HARTFORD, CT — Democratic Gov. Dannel P. Malloy has five days to decide whether he’s going to sign or veto the bipartisan budget compromise, which passed Thursday 33-3 in the Senate and 126-23 in the House.
Malloy is reviewing the budget documents, according to his staff. The full budget document wasn’t posted online until around 11 p.m. Wednesday, which is around the same time the Senate began debate.
The 881-page document includes a lot of information, much of which has already been reported or debated. However, there’s a lot of little changes in the budget that haven’t necessarily been reported yet and weren’t part of Thursday’s debate.
For example, the budget will prohibit for two years a requirement that 1 percent of the bond proceeds for state building projects be used to commission artwork.
It increases the amount withheld from the salaries of judges, family support magistrates, and compensation commissioners salaries appointed on or after January 1, 2018 to 6 percent. It also rolls back a 3 percent salary increase for judges and certain other judicial officials that took effect July 1, 2017, and reinstitutes the increases on July 1, 2019.
It eliminates a requirement for the Firefighters’ Cancer Relief Program to be funded by charges for the 911 system. The program was just created last year to help provide funds for firefighters who received a job-related cancer diagnosis. The fund wasn’t expected to be available for another two years.
A spokesman for House Speaker Joe Aresimowicz said the Firefighters Cancer Relief Program will be funded with money from the general fund.
The budget would also create some new commissions, at the same time as it cancels some mandated reports.
The budget would establishes a 14-member commission to develop and recommend policies to achieve state government fiscal stability and promote economic growth and competitiveness. It also establishes a 13-member commission called the Connecticut Pension Sustainability Commission to study the feasibility of placing state capital assets in a trust and maximizing them for the state pension system’s sole benefit.
It also requires the Teachers’ Retirement Board to study the impact of potential changes in actuarial assumptions used in the Teachers’ Retirement Fund’s valuation and report its findings and recommendations to the legislature.
In addition it requires the comptroller to annually determine and report the savings realized through the 2017 state employees labor agreement and related contracts. It will also allow state Comptroller Kevin Lembo for the first time to analyze the numbers he’s given by the Office of Policy and Management. He is currently restricted from questioning the numbers the governor’s budget office shares on a monthly basis.
For those seeking more information about how Connecticut’s tax structure actually impacts taxpayers, you’re going to have to wait. The budget pushes back to 2020 the deadline for the Department of Revenue Services to submit its first biennial tax incidence report to the Finance, Revenue and Bonding Committee.
“By law, the report must show the extent to which different taxes burden different groups of people and types of businesses,” according to the bill analysis.
The budget also exempts the Office of Policy and Management and the Office of Fiscal Analysis from submitting their annual fiscal accountability reports to the legislature’s Appropriations and Finance Committees next month.
The budget Malloy is still contemplating also eliminates the certain admission tax exemptions for events at the XL Center in Hartford, Webster Bank Arena in Bridgeport, Dunkin Donuts Park in Hartford, and New Britain Stadium. By eliminating the exemption it subjects these venues to a 10 percent admissions tax.
The budget would also allow state employees to take paid leave if they donate an organ or bone marrow. They would get seven days of paid leave for bone marrow donation and 15 days of paid leave for organ donation. The language was proposed as separate legislation during the regular session by Senate President Martin Looney, D-New Haven, who had a kidney transplant last December.

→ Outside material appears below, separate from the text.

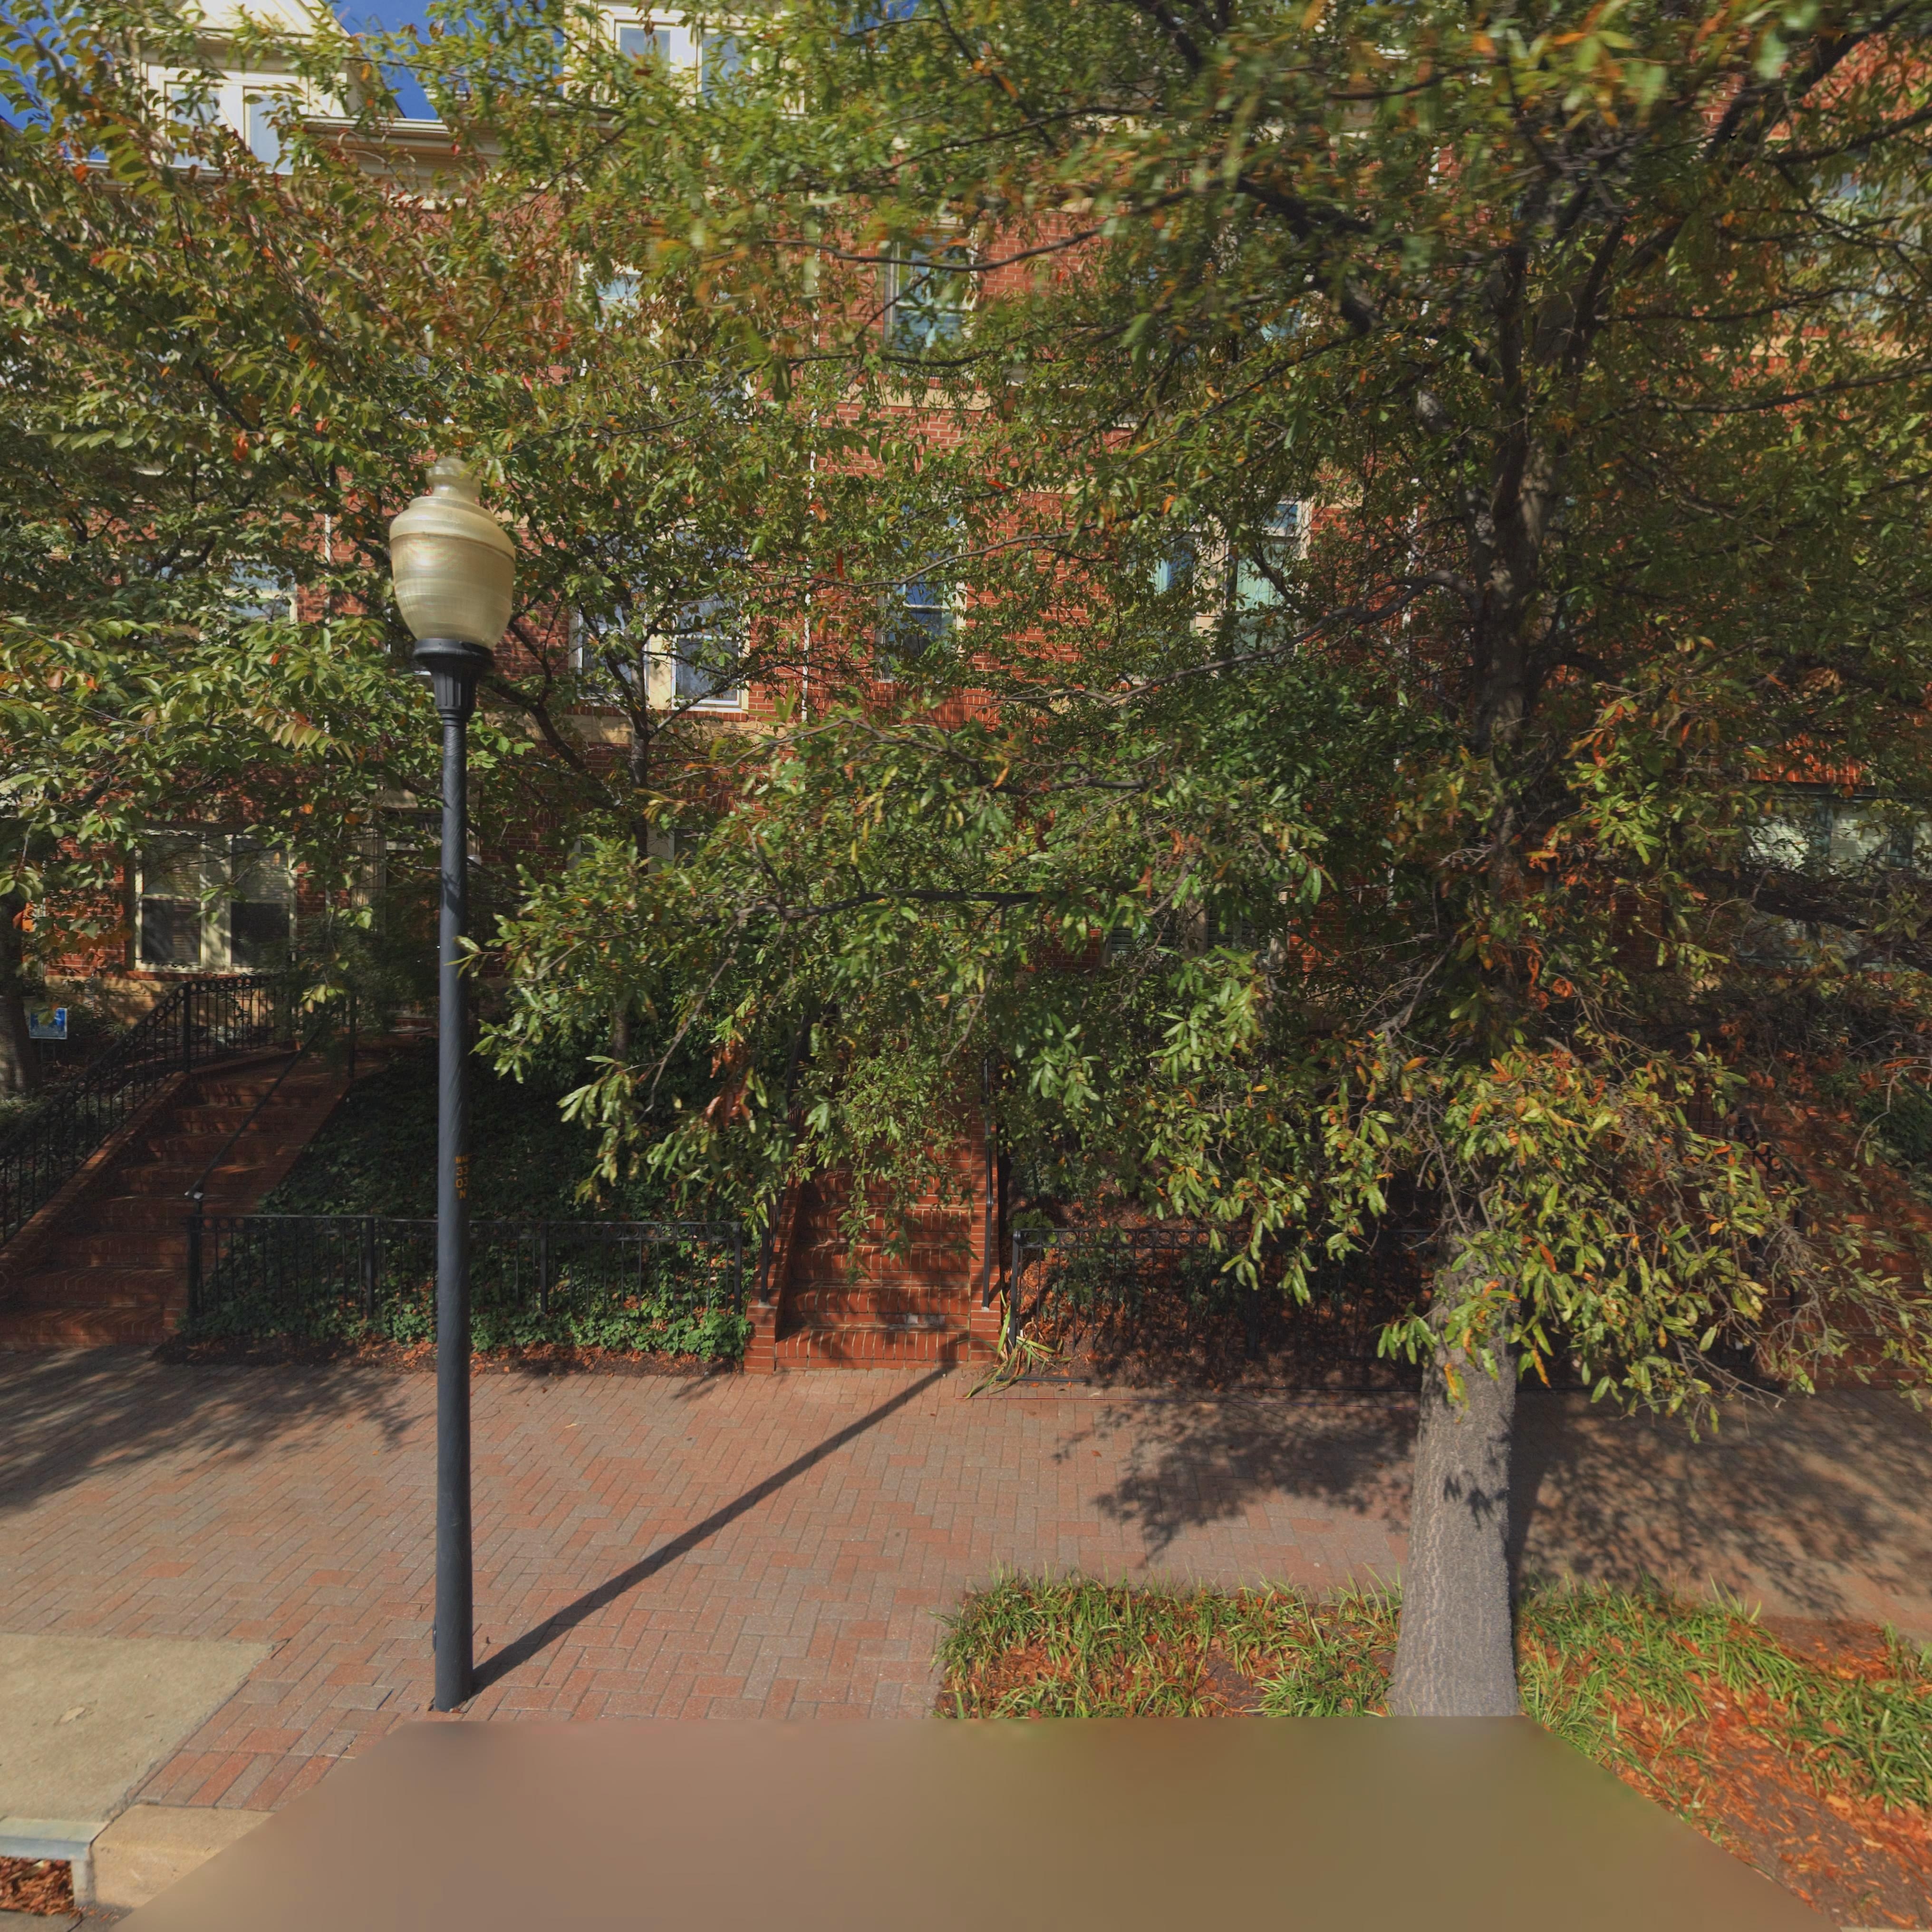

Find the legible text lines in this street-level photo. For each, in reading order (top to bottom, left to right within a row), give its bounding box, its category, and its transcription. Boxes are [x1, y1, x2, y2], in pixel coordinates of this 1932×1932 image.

[455, 1155, 466, 1165] None: WA
[455, 1165, 469, 1177] None: 33
[455, 1176, 469, 1189] None: 03
[459, 1188, 466, 1200] None: N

There’s also a handful of increases to various fees.
It increases from $3 to $10 the recording fee municipalities charge to generate revenue for preserving historic documents. Currently, the municipality retains $1 of each fee for municipal historic document preservation and remits $2 of each fee to the state librarian for state historic document preservation. The bill doubles each of these amounts and requires municipalities to remit the remaining $4 to the state to be credited to the general fund.
It increases from $50 to $75 the fees for the following criminal history record searches: fingerprint, personal record, letters of good conduct, bar association, and criminal history record information. And it requires the Department of Motor Vehicles to charge new and used car dealers $35 for each used motor vehicle they accept as a trade-in when selling a new or used vehicle.
There are also a significant amount of unallocated lapses in the budget that would allow Malloy to hold back funding from state agencies, so many in the nonprofit community with state contracts have been unable to breath a sigh of relief.
“The budget is far from perfect. It funds some vital programs, while cutting others and includes unspecified cuts that could hurt community nonprofits,” Gian-Carl Casa, president and CEO of the Connecticut Community Nonprofit Alliance, said.
The budget also has built into large deficits in 2020 and 2021. It assumes the state will end 2020 with a $1.87 billion deficit and 2021 with a $2.59 billion deficit.
Rep. Vincent Candelora, R-North Branford, said every budget scenario they looked at all had “out year deficits.” He said they believe the policy changes they made will help change those future deficits.